::: DATASET ENTRIES
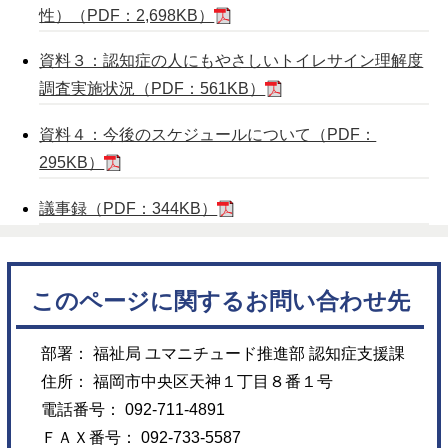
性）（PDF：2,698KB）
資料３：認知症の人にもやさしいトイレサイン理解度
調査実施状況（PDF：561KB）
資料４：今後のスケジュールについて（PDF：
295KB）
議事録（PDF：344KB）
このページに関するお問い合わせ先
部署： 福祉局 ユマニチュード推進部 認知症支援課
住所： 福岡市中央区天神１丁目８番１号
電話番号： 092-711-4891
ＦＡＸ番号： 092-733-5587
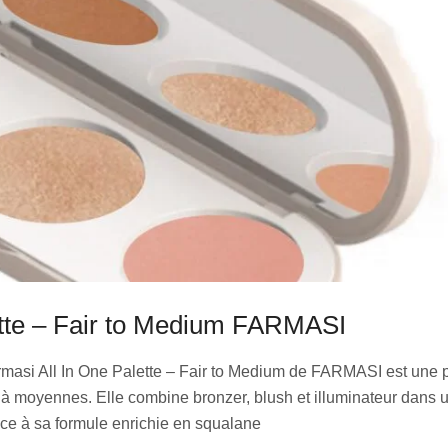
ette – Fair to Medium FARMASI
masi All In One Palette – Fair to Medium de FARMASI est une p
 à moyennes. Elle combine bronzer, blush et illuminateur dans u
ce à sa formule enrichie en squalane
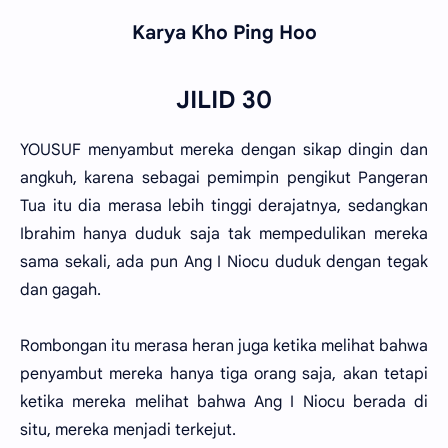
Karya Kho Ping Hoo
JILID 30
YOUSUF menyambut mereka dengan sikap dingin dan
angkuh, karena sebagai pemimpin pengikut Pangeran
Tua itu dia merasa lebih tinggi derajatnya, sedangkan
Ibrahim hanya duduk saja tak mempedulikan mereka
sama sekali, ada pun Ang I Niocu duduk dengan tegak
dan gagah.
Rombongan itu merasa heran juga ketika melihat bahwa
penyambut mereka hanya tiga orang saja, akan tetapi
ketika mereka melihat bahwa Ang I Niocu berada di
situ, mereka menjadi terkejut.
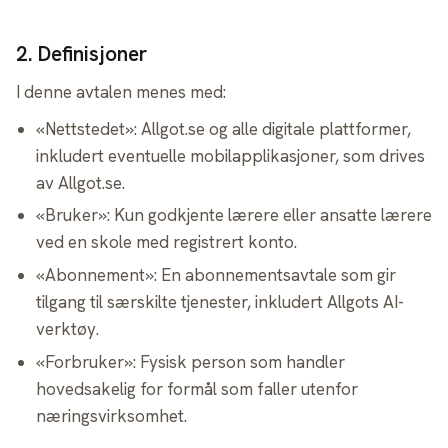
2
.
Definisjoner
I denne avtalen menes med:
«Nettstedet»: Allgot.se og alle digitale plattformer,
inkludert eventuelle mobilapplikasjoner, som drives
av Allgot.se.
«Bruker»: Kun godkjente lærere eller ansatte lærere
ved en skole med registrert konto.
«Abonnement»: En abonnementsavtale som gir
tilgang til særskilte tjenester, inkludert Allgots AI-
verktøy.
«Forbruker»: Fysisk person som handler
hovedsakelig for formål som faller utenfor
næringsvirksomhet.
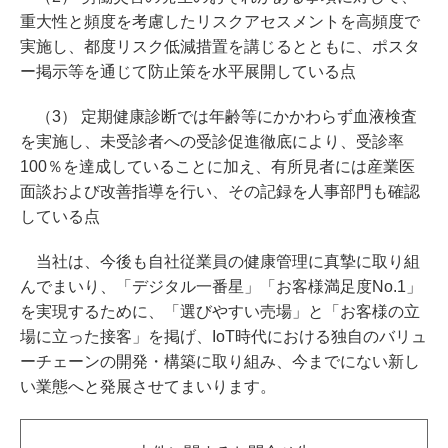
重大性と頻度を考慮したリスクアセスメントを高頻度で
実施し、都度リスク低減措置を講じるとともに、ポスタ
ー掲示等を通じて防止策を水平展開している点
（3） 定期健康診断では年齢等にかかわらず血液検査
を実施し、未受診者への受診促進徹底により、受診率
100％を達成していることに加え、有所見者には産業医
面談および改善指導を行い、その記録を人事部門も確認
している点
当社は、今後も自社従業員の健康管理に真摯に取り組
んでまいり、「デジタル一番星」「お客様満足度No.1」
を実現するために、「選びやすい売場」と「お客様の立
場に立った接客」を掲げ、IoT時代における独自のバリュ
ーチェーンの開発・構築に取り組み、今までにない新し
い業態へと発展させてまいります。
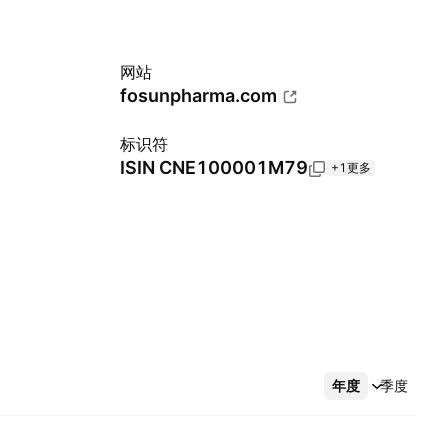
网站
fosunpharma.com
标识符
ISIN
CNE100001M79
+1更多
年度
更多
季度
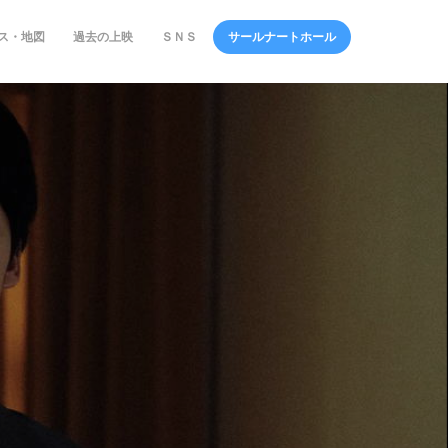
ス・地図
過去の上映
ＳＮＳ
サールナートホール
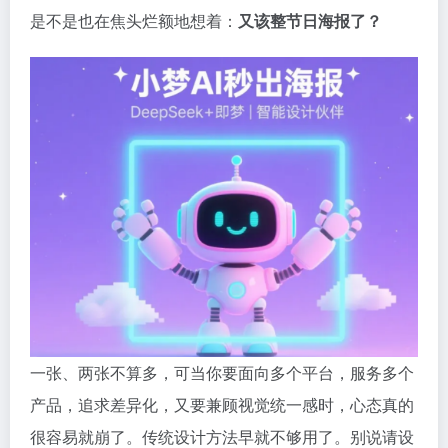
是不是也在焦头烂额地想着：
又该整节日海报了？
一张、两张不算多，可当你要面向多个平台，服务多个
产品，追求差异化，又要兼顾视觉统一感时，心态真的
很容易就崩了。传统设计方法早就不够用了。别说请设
::::::
::: DATASET ENTRIES
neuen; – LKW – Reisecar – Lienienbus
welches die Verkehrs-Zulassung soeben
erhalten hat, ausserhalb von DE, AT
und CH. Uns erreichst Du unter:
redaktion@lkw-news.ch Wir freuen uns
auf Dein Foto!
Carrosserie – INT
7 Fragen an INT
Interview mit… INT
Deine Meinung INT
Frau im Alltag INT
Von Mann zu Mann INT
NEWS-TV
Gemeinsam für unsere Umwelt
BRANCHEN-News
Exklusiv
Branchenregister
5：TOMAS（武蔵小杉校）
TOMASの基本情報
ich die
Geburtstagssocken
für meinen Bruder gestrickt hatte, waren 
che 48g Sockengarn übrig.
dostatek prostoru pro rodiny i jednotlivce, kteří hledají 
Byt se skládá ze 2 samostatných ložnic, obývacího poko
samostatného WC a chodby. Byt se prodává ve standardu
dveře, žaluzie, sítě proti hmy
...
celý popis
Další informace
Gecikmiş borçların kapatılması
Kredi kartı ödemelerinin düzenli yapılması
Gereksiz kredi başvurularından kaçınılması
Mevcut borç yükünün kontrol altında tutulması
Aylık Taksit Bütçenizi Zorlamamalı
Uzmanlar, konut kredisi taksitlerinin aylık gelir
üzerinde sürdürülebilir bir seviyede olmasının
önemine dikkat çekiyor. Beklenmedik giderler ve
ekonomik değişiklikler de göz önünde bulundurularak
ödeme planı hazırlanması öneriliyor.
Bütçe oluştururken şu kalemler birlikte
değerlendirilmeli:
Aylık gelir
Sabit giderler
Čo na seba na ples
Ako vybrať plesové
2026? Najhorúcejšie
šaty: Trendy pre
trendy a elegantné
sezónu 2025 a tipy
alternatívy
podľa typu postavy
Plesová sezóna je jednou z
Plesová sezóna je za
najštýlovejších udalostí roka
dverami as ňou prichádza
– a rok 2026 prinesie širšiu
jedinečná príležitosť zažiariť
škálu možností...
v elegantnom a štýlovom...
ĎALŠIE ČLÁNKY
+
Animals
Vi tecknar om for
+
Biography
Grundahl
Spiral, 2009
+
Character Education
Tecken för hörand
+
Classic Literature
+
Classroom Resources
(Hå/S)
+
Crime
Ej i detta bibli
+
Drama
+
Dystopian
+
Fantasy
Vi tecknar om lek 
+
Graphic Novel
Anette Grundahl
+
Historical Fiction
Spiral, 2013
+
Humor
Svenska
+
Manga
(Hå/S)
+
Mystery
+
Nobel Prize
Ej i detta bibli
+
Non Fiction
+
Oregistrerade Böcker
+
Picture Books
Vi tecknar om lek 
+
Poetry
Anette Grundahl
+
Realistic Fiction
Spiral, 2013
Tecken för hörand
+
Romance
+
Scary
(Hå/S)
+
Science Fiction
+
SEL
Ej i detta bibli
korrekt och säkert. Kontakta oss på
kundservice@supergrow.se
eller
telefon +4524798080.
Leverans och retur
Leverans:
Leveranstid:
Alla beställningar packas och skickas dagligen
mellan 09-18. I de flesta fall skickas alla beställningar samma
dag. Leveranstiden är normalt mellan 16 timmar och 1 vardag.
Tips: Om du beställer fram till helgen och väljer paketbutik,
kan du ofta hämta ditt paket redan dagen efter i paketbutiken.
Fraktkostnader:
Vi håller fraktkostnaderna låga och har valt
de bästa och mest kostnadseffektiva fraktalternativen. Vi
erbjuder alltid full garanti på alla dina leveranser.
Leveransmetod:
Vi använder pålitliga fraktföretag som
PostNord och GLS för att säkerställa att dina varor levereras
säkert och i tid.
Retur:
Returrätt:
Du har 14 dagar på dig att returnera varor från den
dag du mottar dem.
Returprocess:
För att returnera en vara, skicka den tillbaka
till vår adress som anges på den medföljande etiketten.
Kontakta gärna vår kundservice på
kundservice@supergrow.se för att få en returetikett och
::::::
# JOB
Above are records with pictures. Reproduce exactly only the lines from the line with "性）（PDF：2,698KB）" through the line with "产品，追求差异化，又要兼顾视觉统一感时，心态真的", both ends included, and leave the pictures out.

# OUTPUT FOR THIS TASK
性）（PDF：2,698KB）
資料３：認知症の人にもやさしいトイレサイン理解度
調査実施状況（PDF：561KB）
資料４：今後のスケジュールについて（PDF：
295KB）
議事録（PDF：344KB）
このページに関するお問い合わせ先
部署： 福祉局 ユマニチュード推進部 認知症支援課
住所： 福岡市中央区天神１丁目８番１号
電話番号： 092-711-4891
ＦＡＸ番号： 092-733-5587
ette – Fair to Medium FARMASI
masi All In One Palette – Fair to Medium de FARMASI est une p
 à moyennes. Elle combine bronzer, blush et illuminateur dans u
ce à sa formule enrichie en squalane
Karya Kho Ping Hoo
JILID 30
YOUSUF menyambut mereka dengan sikap dingin dan
angkuh, karena sebagai pemimpin pengikut Pangeran
Tua itu dia merasa lebih tinggi derajatnya, sedangkan
Ibrahim hanya duduk saja tak mempedulikan mereka
sama sekali, ada pun Ang I Niocu duduk dengan tegak
dan gagah.
Rombongan itu merasa heran juga ketika melihat bahwa
penyambut mereka hanya tiga orang saja, akan tetapi
ketika mereka melihat bahwa Ang I Niocu berada di
situ, mereka menjadi terkejut.
2
.
Definisjoner
I denne avtalen menes med:
«Nettstedet»: Allgot.se og alle digitale plattformer,
inkludert eventuelle mobilapplikasjoner, som drives
av Allgot.se.
«Bruker»: Kun godkjente lærere eller ansatte lærere
ved en skole med registrert konto.
«Abonnement»: En abonnementsavtale som gir
tilgang til særskilte tjenester, inkludert Allgots AI-
verktøy.
«Forbruker»: Fysisk person som handler
hovedsakelig for formål som faller utenfor
næringsvirksomhet.
重大性と頻度を考慮したリスクアセスメントを高頻度で
実施し、都度リスク低減措置を講じるとともに、ポスタ
ー掲示等を通じて防止策を水平展開している点
（3） 定期健康診断では年齢等にかかわらず血液検査
を実施し、未受診者への受診促進徹底により、受診率
100％を達成していることに加え、有所見者には産業医
面談および改善指導を行い、その記録を人事部門も確認
している点
当社は、今後も自社従業員の健康管理に真摯に取り組
んでまいり、「デジタル一番星」「お客様満足度No.1」
を実現するために、「選びやすい売場」と「お客様の立
場に立った接客」を掲げ、IoT時代における独自のバリュ
ーチェーンの開発・構築に取り組み、今までにない新し
い業態へと発展させてまいります。
网站
fosunpharma.com
标识符
ISIN
CNE100001M79
+1更多
年度
更多
季度
ス・地図
過去の上映
ＳＮＳ
サールナートホール
是不是也在焦头烂额地想着：
又该整节日海报了？
一张、两张不算多，可当你要面向多个平台，服务多个
产品，追求差异化，又要兼顾视觉统一感时，心态真的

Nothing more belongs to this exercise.